With so many different types of candle making wax available it would be wise to do a little reading on the subject to better understand all of the nuances of each type. The most thorough and up-to-date information on candle making waxes can be found here.
Candle Making Wicks
Of all the candle ingredients, the wick is the most commonly under appreciated. Other than the wax, candle making wicks are the single most critical component of a candle and its burning performance. True, there are other leading factors that can compromise how well your candle burns, such as wax quality, density and excessive additive dilution, but without the proper type & size of wick in your candle, nothing else matters. Candle making wicks are that important.
Candle making wicks come in various types. These include cotton core wicks, flat braid wicks, and wire core wicks. Each of these types has their pros and cons and come in a multitude of various sizes. As one of the most important candle ingredients it is strongly recommend that some time be spent reading-up on how to choose the proper wick for your specific candle making project. A good source that will provide all the information you need to become an absolute pro at choosing the perfect candle making wicks for each of your products can be found here.
Additives Candle Ingredients
The other important candle ingredients include the various candle making additives that can be used for various reasons. The most commonly used additives are candle making fragrance and candle making dyes.
Candle making fragrance
Candle making fragrance is most often referred to as fragrance oil, or FO for short. When choosing a FO for candle making you need to ensure that you get an oil based fragrance and not water based or alcohol based. Oil based candle making fragrance oil works best with candles because candle wax is made up of oils.
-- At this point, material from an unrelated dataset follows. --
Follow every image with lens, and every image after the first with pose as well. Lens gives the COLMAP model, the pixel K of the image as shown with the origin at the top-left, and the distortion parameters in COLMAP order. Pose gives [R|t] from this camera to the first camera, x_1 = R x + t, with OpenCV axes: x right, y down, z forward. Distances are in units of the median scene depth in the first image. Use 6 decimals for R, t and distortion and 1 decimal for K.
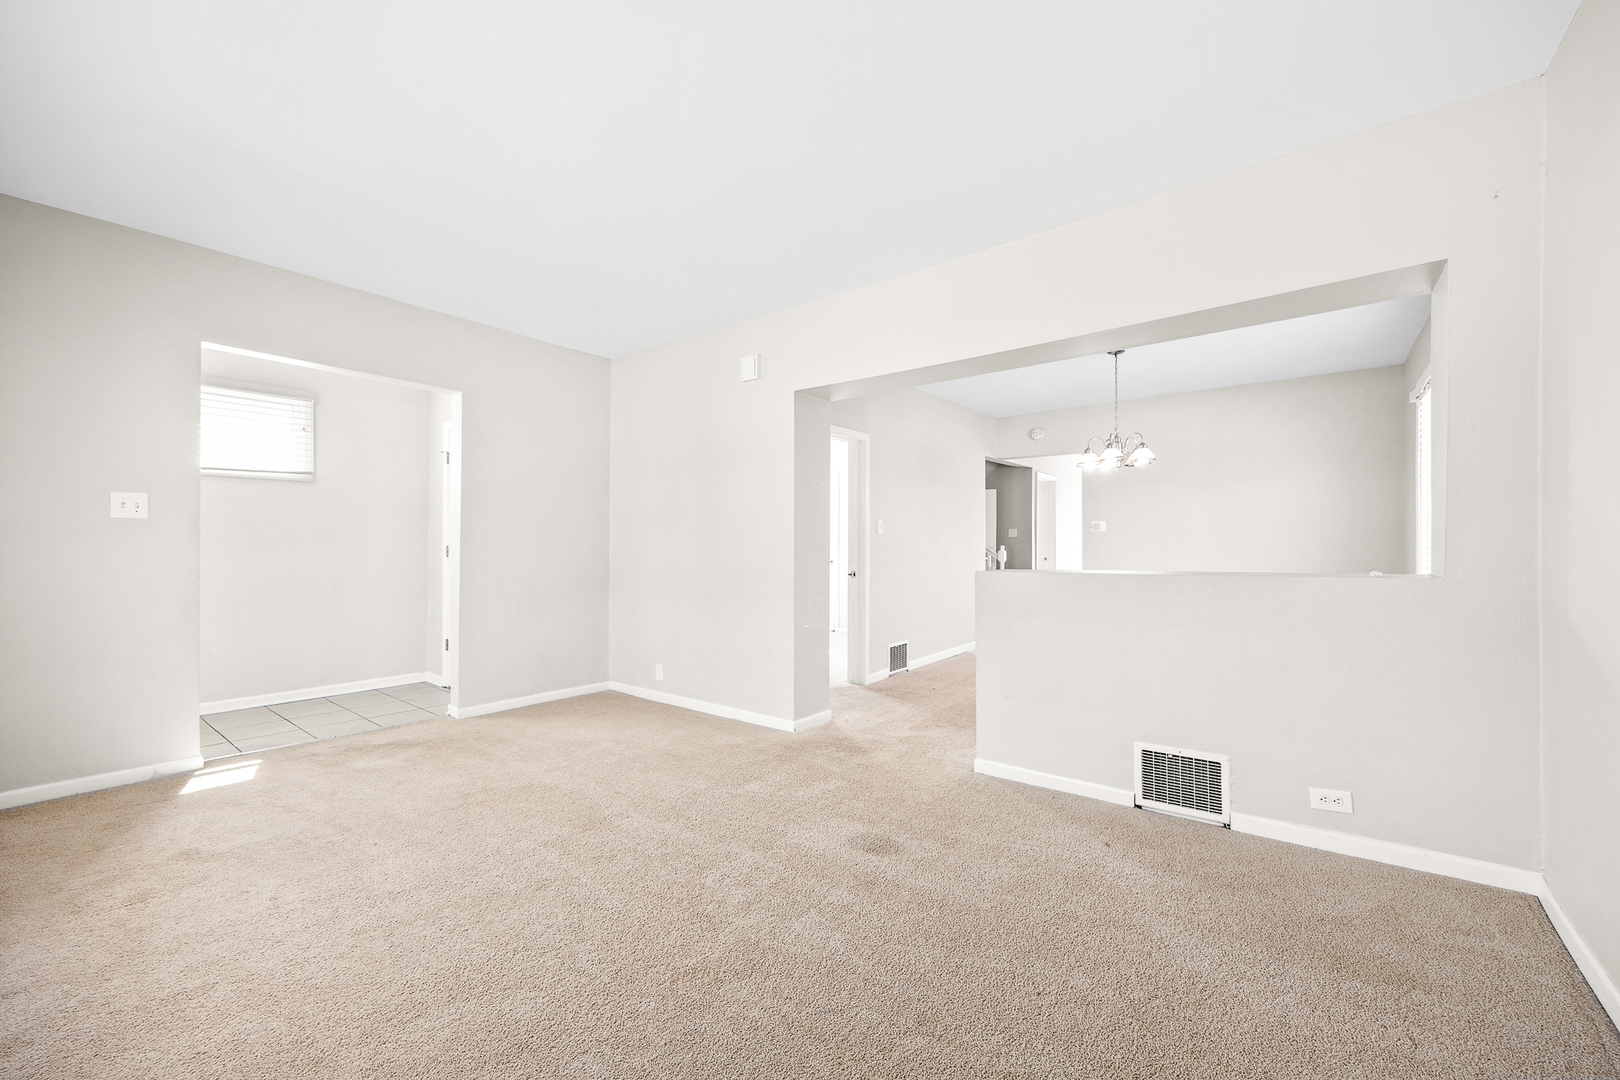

Candle Making Dyes, Optional Candle Ingredients
Candle making dyes are optional candle ingredients, but most people choose to use them to add a little (or a lot) of color to their candles. Candle wax is typically white or cream-colored initially (with the exception of gel candles). They can be found in an array of various forms that include chips, flakes, liquids, and powders.
An important point to note when dealing with dyes is that, a little bit goes a long way. Start small and test, test, test. Once you have the exact proportions you’re looking for, write it down so you can refer back to it the next time
Not all types of candle making dyes work well with all types of wax. You will want to read-up on which dyes work best with which types of candle wax. The best source of information for this can be found here.
Molds – Most Critical External Candle Ingredients
Unless you are making container candles or dipping candles, you are probably going to need some candle making molds. Candle making molds are one of the most important external candle ingredients.
A candle making mold is simply a container that the melted wax is poured into while it cools. As the wax cools it will hold the shape of the mold. They are made out of a variety of different materials, aluminum being the most common, and are available in a staggering array of shapes, sizes, and styles.